When Muslim writer and activist Asra Nomani returns to her hometown mosque in West Virginia, she believes she sees signs of trouble: exclusion of women, intolerance toward non-believers, suspicion of the West. Her resulting campaign for change alienates would-be allies in the mosque, leading many to wonder who most deserves the label of “extremist.”  It isn’t long before members put forward a petition to expel her from the Islamic Center of Morgantown.


As Asra takes an increasingly different path from the community’s moderates – marching on the mosque, posting a manifesto on its door, storming out of a community meeting and challenging a visiting sheik about domestic violence – the film provides a rare look at the real controversies that divide a Muslim community.

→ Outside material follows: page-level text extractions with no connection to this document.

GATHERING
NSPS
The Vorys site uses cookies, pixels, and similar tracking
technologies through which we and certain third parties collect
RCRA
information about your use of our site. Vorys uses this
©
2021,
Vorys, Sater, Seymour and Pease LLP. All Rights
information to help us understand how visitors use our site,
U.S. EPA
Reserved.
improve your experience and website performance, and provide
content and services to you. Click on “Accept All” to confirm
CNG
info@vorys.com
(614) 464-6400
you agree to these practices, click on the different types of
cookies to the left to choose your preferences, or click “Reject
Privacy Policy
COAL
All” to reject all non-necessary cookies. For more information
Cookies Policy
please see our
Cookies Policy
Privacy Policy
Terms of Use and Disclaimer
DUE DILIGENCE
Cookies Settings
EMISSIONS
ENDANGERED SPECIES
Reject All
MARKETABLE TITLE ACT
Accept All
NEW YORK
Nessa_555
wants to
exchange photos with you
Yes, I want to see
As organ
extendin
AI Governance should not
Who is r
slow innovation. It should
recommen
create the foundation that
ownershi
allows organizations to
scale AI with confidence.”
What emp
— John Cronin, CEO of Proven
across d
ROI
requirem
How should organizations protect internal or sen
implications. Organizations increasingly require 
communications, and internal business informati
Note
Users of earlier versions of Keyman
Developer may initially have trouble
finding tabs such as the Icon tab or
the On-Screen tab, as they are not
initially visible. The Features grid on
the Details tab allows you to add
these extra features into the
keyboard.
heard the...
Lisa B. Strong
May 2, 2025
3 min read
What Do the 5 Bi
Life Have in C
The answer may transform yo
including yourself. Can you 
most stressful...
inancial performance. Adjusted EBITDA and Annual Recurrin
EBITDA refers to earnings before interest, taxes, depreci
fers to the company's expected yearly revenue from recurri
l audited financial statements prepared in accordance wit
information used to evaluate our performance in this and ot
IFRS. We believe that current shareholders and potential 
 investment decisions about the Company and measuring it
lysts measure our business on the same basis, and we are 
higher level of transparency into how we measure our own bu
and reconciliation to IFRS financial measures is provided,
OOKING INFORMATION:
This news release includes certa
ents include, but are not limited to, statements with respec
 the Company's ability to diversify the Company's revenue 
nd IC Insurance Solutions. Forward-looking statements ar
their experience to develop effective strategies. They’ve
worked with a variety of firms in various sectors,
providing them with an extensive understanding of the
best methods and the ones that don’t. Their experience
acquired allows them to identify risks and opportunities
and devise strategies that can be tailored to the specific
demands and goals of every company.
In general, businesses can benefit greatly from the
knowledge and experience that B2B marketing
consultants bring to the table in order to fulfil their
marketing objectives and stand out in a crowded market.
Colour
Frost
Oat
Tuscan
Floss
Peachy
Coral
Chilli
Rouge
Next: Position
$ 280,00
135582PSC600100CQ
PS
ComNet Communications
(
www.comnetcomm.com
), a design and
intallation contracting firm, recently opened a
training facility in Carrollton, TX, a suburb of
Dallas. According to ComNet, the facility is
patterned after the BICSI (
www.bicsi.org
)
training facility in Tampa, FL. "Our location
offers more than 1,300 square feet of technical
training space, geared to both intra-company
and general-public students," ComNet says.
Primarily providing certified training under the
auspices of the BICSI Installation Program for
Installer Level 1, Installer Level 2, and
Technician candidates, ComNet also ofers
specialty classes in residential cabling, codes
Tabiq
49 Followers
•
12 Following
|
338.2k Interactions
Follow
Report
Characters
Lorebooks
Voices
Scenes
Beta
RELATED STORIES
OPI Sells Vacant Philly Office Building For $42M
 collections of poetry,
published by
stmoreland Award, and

THE MOSQUE IN MORGANTOWN is sometimes raucous and not always politically correct, but it reveals a truth that will surprise many Americans: the view inside this mosque is actually quite familiar. Words like extremism and terrorism are thrown about, but in the end they are beside the point. The arguments over gender, tradition and tactics in the Morgantown mosque also play out in communities across the nation – from churches and synagogues to secular volunteer organizations. And the question of how to effect change is just as difficult.


As the controversy over the Park 51 Islamic community center in lower Manhattan and other mosque construction projects have demonstrated, interfaith dialogue-as-usual has not alleviated skepticism of American Islam after 9/11. Acknowledging all the things we share – positive and negative – can help rebuild trust and create a new tone of discourse between Muslim and non-Muslim Americans.


TAKE A LOOK AROUND. Learn more about the film’s story, characters, and director. Watch clips from the film and from the cutting room floor. Check out the Emmy-nominated soundtrack. Find out how to host a screening. And most importantly, visit the FORUM. There you’ll find original critical essays on the film and its major themes – and you’re invited to join the discussion!


THE MOSQUE IN MORGANTOWN previewed at the True/False film festival and took the Best Documentary prize at the San Francisco International Asian American Film Festival before a national primetime PBS broadcast in 2009. It earned a 2010 Emmy nomination for its original score.